Volcanoes melting Antarctica: Why did UN IPCC AR6 report hide the science?

By Ian Wishart

Volcanoes, not CO2, are emerging as a prime suspect in rapid melting of the world’s biggest glaciers in Antarctica, and it appears the world’s leading panel of climate change scientists, the UN IPCC, has deliberately tried to hide the fact from governments, the news media and the public.

At the centre of the scandal is the West Antarctic Ice Sheet (WAIS) which, if it slides into the ocean and melts, could generate a rapid sea level rise of five metres.

The WAIS is currently held in place “by its fingernails”, says Victoria University climate scientist Tim Naish, by a number of big glaciers, including Pine Island, Pope and Thwaites. The three glaciers are the fastest melting in the world, retreating up to 49 metres a day.

Thwaites – around three quarters the size of New Zealand – is nicknamed “the Doomsday Glacier” because if it goes, the WAIS may quickly follow.

Last week, the news website Stuff published a story headlined “Scary new data on the last ice age raises concerns about future sea levels”.

------

▶ **Stated exercise 1**
Using the article on volcanoes and Antarctic melting, decide whether each statement agrees with it: (a) Pine Island, Pope and Thwaites glaciers are retreating by as much as 49 meters a day; (b) Thwaites is roughly half the size of New Zealand; (c) the collapse of the West Antarctic Ice Sheet could raise sea level by ten meters. Answer yes or no for each, quoting the article's deciding words.
▶ **Stated exercise 2**
In the rows, starting at the line containing "genus: Nastus" and ending at the line containing "genus: Veronica", swap "order" for "ordo". Give only those lines, with nothing else changed.

Data drawn from a collection
------

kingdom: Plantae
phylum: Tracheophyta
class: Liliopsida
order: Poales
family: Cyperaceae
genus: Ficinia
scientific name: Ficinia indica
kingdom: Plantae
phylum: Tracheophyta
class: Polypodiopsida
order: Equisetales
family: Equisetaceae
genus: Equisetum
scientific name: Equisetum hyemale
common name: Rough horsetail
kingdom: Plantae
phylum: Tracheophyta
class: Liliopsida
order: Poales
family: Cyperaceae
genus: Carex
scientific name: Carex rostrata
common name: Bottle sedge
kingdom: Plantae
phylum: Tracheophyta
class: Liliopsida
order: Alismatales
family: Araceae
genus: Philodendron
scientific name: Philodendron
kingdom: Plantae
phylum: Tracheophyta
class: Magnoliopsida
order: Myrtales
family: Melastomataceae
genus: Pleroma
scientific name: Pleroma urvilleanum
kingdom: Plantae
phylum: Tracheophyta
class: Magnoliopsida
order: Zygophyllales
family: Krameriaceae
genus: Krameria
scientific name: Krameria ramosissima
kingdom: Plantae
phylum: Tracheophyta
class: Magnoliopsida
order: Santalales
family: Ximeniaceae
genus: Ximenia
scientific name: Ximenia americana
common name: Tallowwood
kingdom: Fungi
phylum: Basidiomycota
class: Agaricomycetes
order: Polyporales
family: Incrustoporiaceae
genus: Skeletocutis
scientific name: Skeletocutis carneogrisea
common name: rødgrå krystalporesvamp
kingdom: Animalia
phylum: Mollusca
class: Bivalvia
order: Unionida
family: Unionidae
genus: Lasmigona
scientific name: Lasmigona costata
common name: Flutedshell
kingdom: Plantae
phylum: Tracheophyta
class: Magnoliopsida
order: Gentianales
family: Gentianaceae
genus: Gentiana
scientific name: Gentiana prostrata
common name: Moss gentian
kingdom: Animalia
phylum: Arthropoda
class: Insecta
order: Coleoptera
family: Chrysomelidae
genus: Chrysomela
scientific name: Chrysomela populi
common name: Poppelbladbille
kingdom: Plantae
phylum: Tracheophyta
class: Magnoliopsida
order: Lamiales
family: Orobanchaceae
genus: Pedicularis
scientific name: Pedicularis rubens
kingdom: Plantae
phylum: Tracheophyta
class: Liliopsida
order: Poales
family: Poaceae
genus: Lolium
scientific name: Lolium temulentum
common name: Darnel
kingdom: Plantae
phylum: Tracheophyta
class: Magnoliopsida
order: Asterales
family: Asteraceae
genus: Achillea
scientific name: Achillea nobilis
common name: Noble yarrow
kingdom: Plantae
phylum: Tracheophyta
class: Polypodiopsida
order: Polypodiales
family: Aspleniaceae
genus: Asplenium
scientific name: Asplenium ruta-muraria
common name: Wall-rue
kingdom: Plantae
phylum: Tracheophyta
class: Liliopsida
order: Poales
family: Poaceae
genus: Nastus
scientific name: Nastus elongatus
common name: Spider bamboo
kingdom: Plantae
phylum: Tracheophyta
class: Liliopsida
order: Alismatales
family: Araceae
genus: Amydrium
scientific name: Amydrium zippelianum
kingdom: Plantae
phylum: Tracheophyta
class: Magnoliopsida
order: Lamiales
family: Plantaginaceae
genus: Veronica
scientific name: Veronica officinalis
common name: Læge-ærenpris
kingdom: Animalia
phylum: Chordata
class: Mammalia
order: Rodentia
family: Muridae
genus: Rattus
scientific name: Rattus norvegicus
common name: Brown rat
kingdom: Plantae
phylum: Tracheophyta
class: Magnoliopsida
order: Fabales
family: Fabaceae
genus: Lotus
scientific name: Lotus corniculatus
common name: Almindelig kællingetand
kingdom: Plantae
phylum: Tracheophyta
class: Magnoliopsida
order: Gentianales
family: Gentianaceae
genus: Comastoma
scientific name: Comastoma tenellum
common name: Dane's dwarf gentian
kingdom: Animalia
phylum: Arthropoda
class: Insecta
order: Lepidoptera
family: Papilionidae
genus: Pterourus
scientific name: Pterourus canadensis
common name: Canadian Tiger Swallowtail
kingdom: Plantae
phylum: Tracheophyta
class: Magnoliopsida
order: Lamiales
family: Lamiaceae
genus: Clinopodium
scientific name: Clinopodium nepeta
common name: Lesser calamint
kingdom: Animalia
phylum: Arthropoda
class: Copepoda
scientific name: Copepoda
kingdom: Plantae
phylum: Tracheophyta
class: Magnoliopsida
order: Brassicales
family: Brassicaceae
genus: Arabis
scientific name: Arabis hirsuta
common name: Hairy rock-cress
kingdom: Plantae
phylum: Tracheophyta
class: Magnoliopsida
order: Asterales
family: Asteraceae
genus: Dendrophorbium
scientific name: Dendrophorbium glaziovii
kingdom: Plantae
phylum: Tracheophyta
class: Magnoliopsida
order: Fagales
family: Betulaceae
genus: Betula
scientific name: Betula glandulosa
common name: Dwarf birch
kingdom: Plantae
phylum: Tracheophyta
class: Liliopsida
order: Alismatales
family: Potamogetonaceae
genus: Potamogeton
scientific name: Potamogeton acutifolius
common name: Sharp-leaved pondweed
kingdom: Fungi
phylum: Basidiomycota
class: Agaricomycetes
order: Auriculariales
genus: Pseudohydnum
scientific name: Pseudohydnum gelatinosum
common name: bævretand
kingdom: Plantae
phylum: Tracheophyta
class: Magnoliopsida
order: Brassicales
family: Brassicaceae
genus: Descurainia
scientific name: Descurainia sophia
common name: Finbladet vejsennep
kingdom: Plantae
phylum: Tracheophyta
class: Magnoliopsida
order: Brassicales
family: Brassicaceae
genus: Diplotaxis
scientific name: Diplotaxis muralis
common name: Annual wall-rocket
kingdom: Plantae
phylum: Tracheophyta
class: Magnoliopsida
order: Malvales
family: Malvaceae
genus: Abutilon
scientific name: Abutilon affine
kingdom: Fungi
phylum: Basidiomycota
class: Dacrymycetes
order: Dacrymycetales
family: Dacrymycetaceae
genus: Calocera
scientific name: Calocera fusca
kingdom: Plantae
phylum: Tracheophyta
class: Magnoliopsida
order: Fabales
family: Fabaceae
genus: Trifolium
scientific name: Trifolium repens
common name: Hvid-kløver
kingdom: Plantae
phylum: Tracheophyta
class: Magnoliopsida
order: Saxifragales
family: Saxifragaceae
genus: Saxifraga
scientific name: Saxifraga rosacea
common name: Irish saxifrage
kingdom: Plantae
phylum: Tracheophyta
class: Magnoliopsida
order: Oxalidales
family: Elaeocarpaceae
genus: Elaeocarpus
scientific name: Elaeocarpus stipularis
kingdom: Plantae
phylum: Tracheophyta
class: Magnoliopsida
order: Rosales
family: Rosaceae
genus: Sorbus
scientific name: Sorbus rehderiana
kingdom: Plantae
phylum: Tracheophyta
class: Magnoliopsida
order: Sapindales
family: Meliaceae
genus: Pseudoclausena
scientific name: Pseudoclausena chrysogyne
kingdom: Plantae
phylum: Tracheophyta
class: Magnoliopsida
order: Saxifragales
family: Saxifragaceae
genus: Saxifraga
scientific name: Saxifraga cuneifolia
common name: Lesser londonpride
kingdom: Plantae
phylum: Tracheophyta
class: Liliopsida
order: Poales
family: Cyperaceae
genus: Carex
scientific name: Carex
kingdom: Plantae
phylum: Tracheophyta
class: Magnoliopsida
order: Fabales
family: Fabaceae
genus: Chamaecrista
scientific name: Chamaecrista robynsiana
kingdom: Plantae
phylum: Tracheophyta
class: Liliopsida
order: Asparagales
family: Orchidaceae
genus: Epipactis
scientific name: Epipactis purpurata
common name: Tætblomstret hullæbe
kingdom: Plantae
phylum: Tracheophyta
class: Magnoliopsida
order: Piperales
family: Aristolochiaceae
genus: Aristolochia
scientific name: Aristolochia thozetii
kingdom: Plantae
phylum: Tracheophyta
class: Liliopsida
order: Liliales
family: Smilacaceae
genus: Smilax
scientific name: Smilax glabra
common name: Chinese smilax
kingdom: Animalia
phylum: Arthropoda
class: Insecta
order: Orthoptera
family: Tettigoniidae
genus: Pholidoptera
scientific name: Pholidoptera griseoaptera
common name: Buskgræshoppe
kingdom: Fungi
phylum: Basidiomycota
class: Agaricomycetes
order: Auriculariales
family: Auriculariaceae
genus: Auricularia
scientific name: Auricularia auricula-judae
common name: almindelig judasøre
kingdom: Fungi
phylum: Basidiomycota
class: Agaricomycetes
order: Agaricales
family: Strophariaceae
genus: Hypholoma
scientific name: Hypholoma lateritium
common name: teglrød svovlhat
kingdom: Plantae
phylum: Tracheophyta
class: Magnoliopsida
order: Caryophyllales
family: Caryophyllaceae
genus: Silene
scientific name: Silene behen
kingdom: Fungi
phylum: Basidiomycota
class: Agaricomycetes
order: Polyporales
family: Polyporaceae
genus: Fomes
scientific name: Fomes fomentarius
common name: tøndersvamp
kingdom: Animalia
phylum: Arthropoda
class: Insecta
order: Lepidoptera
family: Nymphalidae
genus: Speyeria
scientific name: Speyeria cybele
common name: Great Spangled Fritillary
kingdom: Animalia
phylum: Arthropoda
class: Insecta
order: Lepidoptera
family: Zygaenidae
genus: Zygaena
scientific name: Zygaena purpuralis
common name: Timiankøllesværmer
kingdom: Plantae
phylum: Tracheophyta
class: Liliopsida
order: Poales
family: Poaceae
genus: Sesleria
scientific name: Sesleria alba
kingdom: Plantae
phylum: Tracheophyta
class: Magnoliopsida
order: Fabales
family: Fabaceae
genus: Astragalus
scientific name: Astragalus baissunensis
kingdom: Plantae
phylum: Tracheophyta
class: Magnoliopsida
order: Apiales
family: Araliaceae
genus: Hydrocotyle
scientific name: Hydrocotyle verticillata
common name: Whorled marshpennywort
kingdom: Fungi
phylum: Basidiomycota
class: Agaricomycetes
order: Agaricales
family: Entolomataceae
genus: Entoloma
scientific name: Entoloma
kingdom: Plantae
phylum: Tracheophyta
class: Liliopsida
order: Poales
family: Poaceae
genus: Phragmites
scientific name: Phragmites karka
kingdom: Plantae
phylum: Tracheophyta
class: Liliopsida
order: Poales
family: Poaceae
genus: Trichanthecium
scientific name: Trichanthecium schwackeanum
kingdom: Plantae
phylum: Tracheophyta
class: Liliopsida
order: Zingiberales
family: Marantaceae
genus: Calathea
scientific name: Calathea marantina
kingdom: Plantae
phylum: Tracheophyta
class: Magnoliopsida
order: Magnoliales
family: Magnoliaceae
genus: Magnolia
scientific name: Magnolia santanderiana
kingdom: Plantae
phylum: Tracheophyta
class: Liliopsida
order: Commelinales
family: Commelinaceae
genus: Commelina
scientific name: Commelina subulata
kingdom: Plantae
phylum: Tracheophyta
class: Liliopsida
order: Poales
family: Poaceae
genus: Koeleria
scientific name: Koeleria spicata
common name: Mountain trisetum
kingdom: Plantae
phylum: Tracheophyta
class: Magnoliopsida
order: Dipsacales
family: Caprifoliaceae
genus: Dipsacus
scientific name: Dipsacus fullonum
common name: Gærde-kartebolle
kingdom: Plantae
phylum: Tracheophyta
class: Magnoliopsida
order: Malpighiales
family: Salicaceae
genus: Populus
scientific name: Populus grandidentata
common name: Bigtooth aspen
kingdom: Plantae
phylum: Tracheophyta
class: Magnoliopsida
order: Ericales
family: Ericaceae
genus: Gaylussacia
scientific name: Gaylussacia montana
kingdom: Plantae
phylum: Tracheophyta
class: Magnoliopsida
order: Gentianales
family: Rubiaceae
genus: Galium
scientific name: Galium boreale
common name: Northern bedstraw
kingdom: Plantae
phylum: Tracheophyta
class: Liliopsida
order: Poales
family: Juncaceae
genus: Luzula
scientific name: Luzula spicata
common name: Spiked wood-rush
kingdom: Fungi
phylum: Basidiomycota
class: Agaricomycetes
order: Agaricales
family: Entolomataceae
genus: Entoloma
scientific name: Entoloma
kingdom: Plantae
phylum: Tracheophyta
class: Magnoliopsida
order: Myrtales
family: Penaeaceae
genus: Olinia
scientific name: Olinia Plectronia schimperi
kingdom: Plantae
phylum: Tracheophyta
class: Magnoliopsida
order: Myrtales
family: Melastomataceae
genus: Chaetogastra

------

▶ **Written answer 1**
(a) Yes: "retreating up to 49 metres a day"
(b) No: "around three quarters the size of New Zealand"
(c) No: "a rapid sea level rise of five metres"

▶ **Written answer 2**
genus: Nastus
scientific name: Nastus elongatus
common name: Spider bamboo
kingdom: Plantae
phylum: Tracheophyta
class: Liliopsida
ordo: Alismatales
family: Araceae
genus: Amydrium
scientific name: Amydrium zippelianum
kingdom: Plantae
phylum: Tracheophyta
class: Magnoliopsida
ordo: Lamiales
family: Plantaginaceae
genus: Veronica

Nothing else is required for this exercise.